It was the battles he fought openly — for our own fire and police departments, a city hall and public safety buildings, a modernized Collier Boulevard, healthy community organizations — that will leave so many grateful.
In the future, as we cross a newer, stronger Judge S.S. Jolley Bridge, without stopping for a toll, we can send a silent thank you his way.
Faith was an integral part of Minozzi’s life. What many may not know was how he used an artistic side to give expression to his spirituality.
Hilda Brosky, parish liturgy coordinator of the San Marco Catholic Church gave a tearful recall of his gift, “It’s hard, very hard. I’m going to miss his quiet leadership, his wisdom and his counsel. But we’re going to be constantly reminded of his presence because he has built so many beautiful things for our church and we will have these things to keep him before us.”
Minozzi crafted a crucifix that hangs in the church’s parish hall and the manger for the Christmas creche; these are just two examples of his woodwork and carpentry created in his workshop.
“From the sublime to the practical, he did it for us,” said Brosky.
He was a man who could follow as well as lead, recalls Vip Grover. Now current president of the Marco Island Chamber of Commerce, Grover participated with Minozzi in the 2004 Leadership Marco class as a newcomer to the Island.
“He was on council at the time. I was impressed because a lot of us were new to Marco, and he was happy share everything he knew, but he also was able to step back and learn,” said Grover.
“I believe that if it is humanly possible to have a pure agenda, he had it.”
Before Marco Island was a city with public safety institutions, Minozzi worked for the safety of his fellow Islanders as a fire commissioner for the county fire district.
Fire Chief Mike Murphy recalled Minozzi’s long-time support for public safety and those who provide it for us. “The fact that he served as fire commissioner for county fire district shows his long-time commitment to the safety of his fellow citizens. He constantly dealt with (public safety) of the citizens as a city councilor and then he became an avid supporter of the fire rescue foundation. Mike was instrumental in building the foundation and stayed involved.”
Former city councilman John Arceri had strong ties to Minozzi, personally and professionally. Both went to the same college in the Bronx and served together on City Council and were close friends.
“He was an amazing guy. No one’s come close to accomplishing the things he’s done. When he believed something was right, he was not intimidated, not while he was supporting the sewer program, a new city hall, a new police building, the Collier Boulevard project,” said Arceri. “He was a great model for someone like me who was new at politics. ”
Minozzi had the tenacity and vision to defend Marco Island’s stake in the fate of Jolley Bridge for nearly a decade.
“Back then, people thought, ‘we don’t need a new bridge’, but he saw that the state would not care what happened to us if the bridge needed to be shut down. Everyone said, ‘you’ll never get the money,’ but he kept it at the top of the list. We were a shovel-ready project, thanks to him and that’s what got us the federal stimulus dollars. Otherwise, we’d be getting ready to pay tremendous tolls right now,” Arceri added.
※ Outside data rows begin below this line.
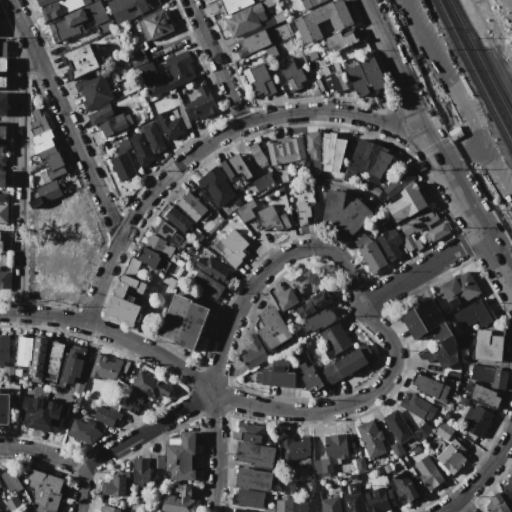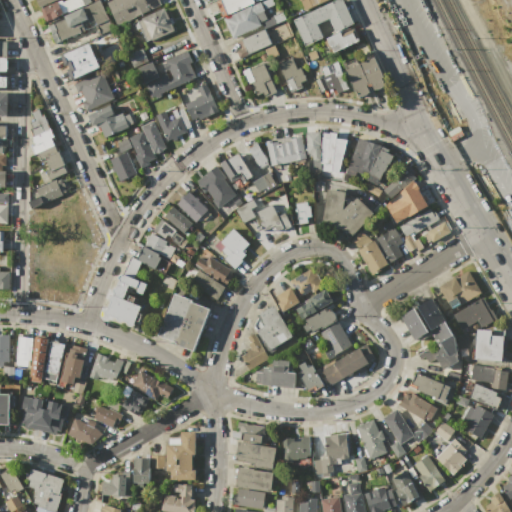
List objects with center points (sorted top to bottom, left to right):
building: (320, 1)
building: (41, 2)
building: (42, 2)
building: (308, 3)
building: (230, 5)
building: (231, 5)
building: (59, 7)
building: (132, 7)
building: (129, 8)
building: (50, 11)
building: (98, 16)
building: (242, 19)
building: (244, 19)
building: (321, 20)
building: (322, 20)
building: (154, 24)
building: (65, 25)
building: (67, 25)
building: (154, 25)
building: (341, 38)
building: (341, 40)
building: (251, 42)
building: (253, 42)
building: (3, 46)
building: (137, 57)
building: (79, 60)
railway: (480, 60)
building: (80, 61)
road: (215, 62)
building: (2, 63)
building: (4, 64)
railway: (474, 71)
building: (289, 72)
building: (166, 73)
building: (291, 73)
building: (166, 74)
building: (364, 76)
building: (364, 77)
building: (259, 78)
building: (330, 78)
building: (257, 80)
building: (3, 81)
building: (331, 81)
building: (93, 90)
building: (94, 90)
road: (461, 102)
building: (3, 103)
building: (4, 103)
building: (199, 103)
building: (201, 103)
road: (63, 120)
building: (106, 120)
building: (108, 121)
building: (172, 122)
building: (173, 124)
building: (2, 130)
building: (40, 132)
building: (2, 136)
building: (153, 137)
road: (212, 140)
building: (145, 142)
road: (430, 143)
building: (44, 144)
building: (313, 144)
building: (1, 145)
building: (123, 145)
building: (312, 145)
building: (327, 147)
building: (141, 149)
building: (284, 149)
building: (284, 150)
building: (330, 152)
building: (257, 154)
building: (256, 155)
building: (363, 155)
road: (459, 156)
building: (2, 159)
building: (3, 159)
building: (367, 160)
building: (52, 161)
building: (121, 165)
building: (122, 166)
building: (379, 166)
building: (233, 168)
building: (235, 168)
building: (287, 177)
building: (2, 178)
building: (2, 179)
road: (20, 181)
building: (264, 181)
building: (399, 182)
building: (215, 186)
building: (215, 186)
building: (373, 190)
building: (47, 191)
building: (45, 192)
building: (2, 197)
building: (3, 197)
building: (406, 202)
building: (406, 202)
building: (79, 205)
building: (190, 206)
building: (191, 206)
building: (245, 210)
building: (343, 211)
building: (301, 212)
building: (303, 212)
building: (344, 212)
building: (2, 213)
building: (3, 213)
building: (270, 218)
building: (272, 218)
building: (176, 219)
building: (177, 219)
building: (416, 222)
building: (414, 227)
building: (434, 231)
building: (436, 232)
building: (168, 233)
building: (169, 233)
building: (88, 237)
building: (0, 239)
building: (1, 239)
building: (389, 240)
building: (388, 244)
building: (412, 244)
building: (158, 245)
building: (232, 246)
building: (233, 247)
building: (189, 251)
building: (367, 251)
building: (369, 252)
building: (148, 254)
building: (148, 256)
building: (181, 263)
building: (131, 266)
building: (211, 268)
building: (214, 269)
road: (265, 269)
road: (419, 270)
building: (3, 278)
building: (4, 279)
building: (304, 282)
building: (304, 282)
building: (206, 284)
building: (207, 284)
building: (458, 289)
building: (459, 289)
building: (285, 293)
building: (285, 298)
building: (122, 299)
building: (124, 300)
building: (318, 301)
building: (312, 303)
building: (473, 313)
building: (474, 314)
building: (317, 319)
building: (319, 320)
building: (182, 321)
building: (184, 321)
building: (412, 323)
building: (271, 327)
building: (273, 329)
building: (431, 332)
road: (112, 334)
building: (439, 335)
building: (335, 338)
building: (333, 339)
building: (463, 341)
building: (491, 344)
building: (3, 348)
building: (4, 349)
building: (22, 350)
building: (23, 352)
building: (252, 352)
building: (253, 352)
building: (54, 356)
building: (37, 358)
building: (36, 359)
building: (51, 360)
building: (346, 363)
building: (347, 363)
building: (70, 364)
building: (72, 366)
building: (104, 368)
building: (106, 369)
building: (8, 373)
building: (275, 374)
building: (276, 374)
building: (306, 374)
building: (488, 375)
building: (309, 376)
building: (489, 376)
building: (149, 385)
building: (150, 386)
building: (428, 387)
building: (430, 387)
building: (482, 394)
building: (483, 395)
building: (132, 400)
building: (133, 400)
building: (461, 400)
building: (112, 404)
building: (416, 406)
building: (417, 406)
road: (346, 407)
building: (3, 408)
building: (4, 408)
building: (41, 414)
building: (42, 415)
building: (105, 415)
building: (106, 415)
building: (474, 420)
building: (475, 420)
building: (81, 430)
building: (84, 430)
building: (422, 430)
building: (443, 430)
road: (146, 431)
building: (396, 431)
building: (250, 432)
building: (252, 433)
building: (369, 438)
building: (371, 438)
building: (294, 448)
building: (295, 448)
road: (216, 452)
building: (330, 452)
building: (331, 452)
road: (42, 453)
building: (253, 453)
building: (255, 454)
building: (451, 455)
building: (452, 456)
building: (179, 457)
building: (180, 457)
building: (155, 461)
building: (156, 461)
building: (359, 464)
road: (489, 466)
building: (140, 470)
building: (141, 471)
building: (427, 472)
building: (429, 473)
building: (252, 478)
building: (253, 479)
building: (9, 480)
building: (11, 480)
building: (0, 485)
building: (404, 485)
building: (113, 486)
building: (116, 486)
building: (508, 486)
building: (403, 487)
building: (508, 487)
building: (44, 489)
building: (44, 490)
road: (80, 491)
building: (247, 498)
building: (249, 498)
building: (352, 498)
building: (178, 499)
building: (378, 499)
building: (179, 500)
building: (379, 500)
building: (353, 502)
building: (283, 504)
building: (329, 504)
building: (330, 504)
building: (495, 504)
building: (496, 504)
building: (274, 505)
building: (305, 505)
building: (307, 505)
road: (449, 505)
road: (463, 505)
building: (108, 509)
building: (242, 510)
Arceri concludes, “There are people who are visionary, but he had the rare combination of not just vision, but commitment to make the vision happen, and those people are so very rare.”
Beyond his impressive public service resume, Minozzi was a man with a gift for touching his fellow human beings as he passed through their lives. John DeRosa was a fellow Knight of Columbus with Minozzi, and he sums up the sentiments of many Islanders.
“He was just a great guy, warm hearted, and he would do anything for anybody. Those of us who knew him really appreciated him ... He was Mr. Marco Island, I really mean that,” said DeRosa.